Dans l’imaginaire collectif, le Carême reste associé à la pratique du jeûne. Pourtant, depuis les années 1960, l’Eglise catholique ne prescrit le jeûne plus que deux jours par an: le Mercredi des cendres et le Vendredi saint qui encadrent le Carême.

D’un signe de pénitence et d’ascèse, personnelle et collective le jeûne est passé au XXe siècle dans la catégorie du militantisme, de la désintoxication, du bien-être individuel, ou de la décroissance pour sauver le climat.

«Alors que la mondialisation des religions fait réapparaître le jeûne dans la société avec le Ramadan, les catholiques semblent bien timorés dans leur ascèse de Carême, discrète, sans incidence sociale, affaire quasiment privée, laissée à la discrétion et au jugement de chacun», relève le Père Jean-François Galinier-Pallerola*, professeur à l’institut catholique de Toulouse. De fait, jeûne et abstinence semblent peu ou prou avoir disparu de l’horizon du catholicisme occidental, du moins en tant que pratiques pénitentielles.

ENTRÉES FOURNIES:
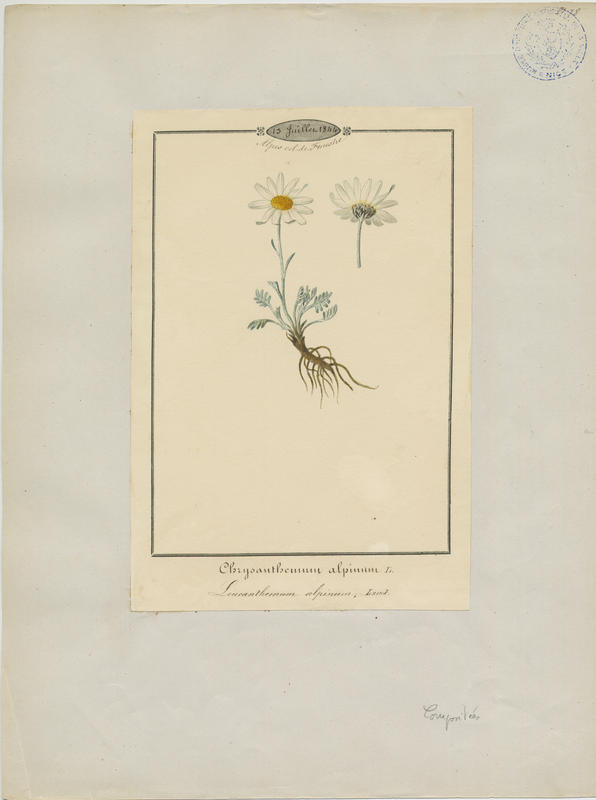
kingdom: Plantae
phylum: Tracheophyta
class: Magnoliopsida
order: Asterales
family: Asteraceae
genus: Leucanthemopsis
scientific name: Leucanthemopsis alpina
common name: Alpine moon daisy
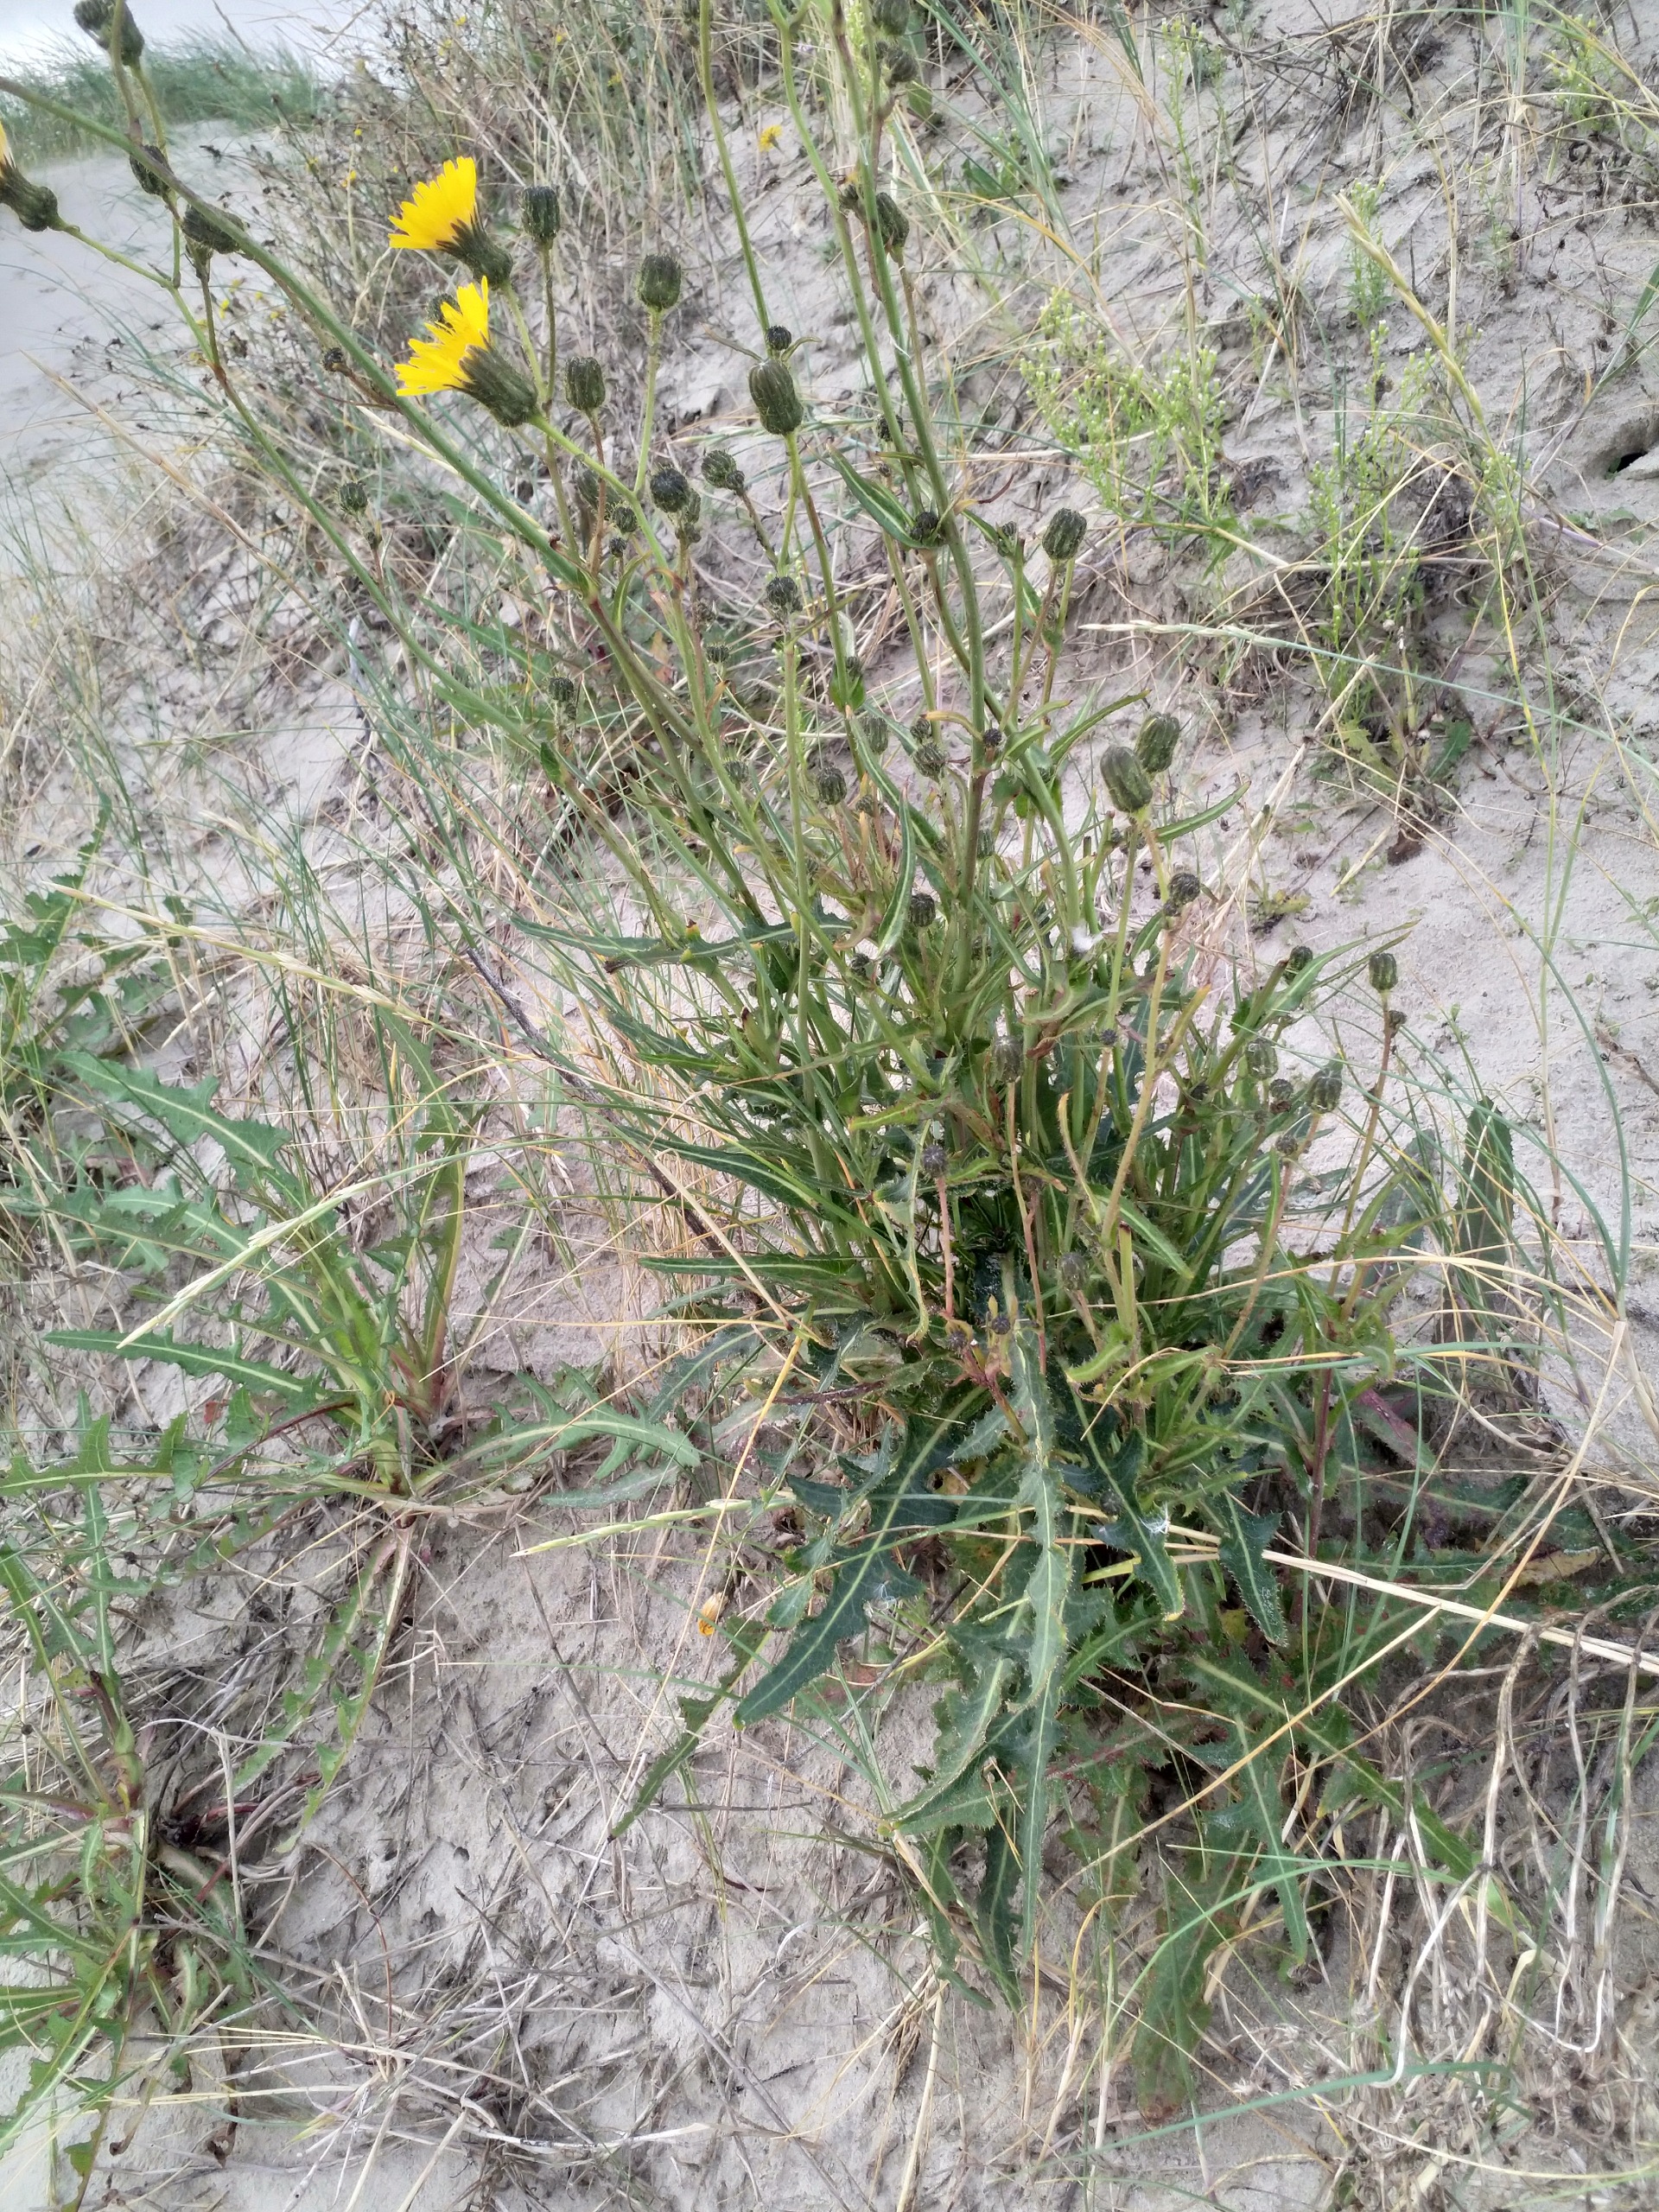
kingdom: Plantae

CONSIGNE 1:
Dans le texte sur le Carême, relevez toutes les catégories dans lesquelles le jeûne est passé au XXe siècle d'après la phrase qui commence par « D’un signe de pénitence ».
CONSIGNE 2:
Dans les enregistrements, partez de la ligne qui contient « phylum: Tracheophyta » et allez jusqu'à la fin des enregistrements. Recopiez ces lignes sans les images en remplaçant « scientific name » par « binomial name », sans autre modification.
Le texte et les enregistrements n'ont aucun rapport entre eux.

CORRIGÉ 1:
militantisme ; désintoxication ; bien-être individuel ; décroissance pour sauver le climat

CORRIGÉ 2:
phylum: Tracheophyta
class: Magnoliopsida
order: Asterales
family: Asteraceae
genus: Leucanthemopsis
binomial name: Leucanthemopsis alpina
common name: Alpine moon daisy
kingdom: Plantae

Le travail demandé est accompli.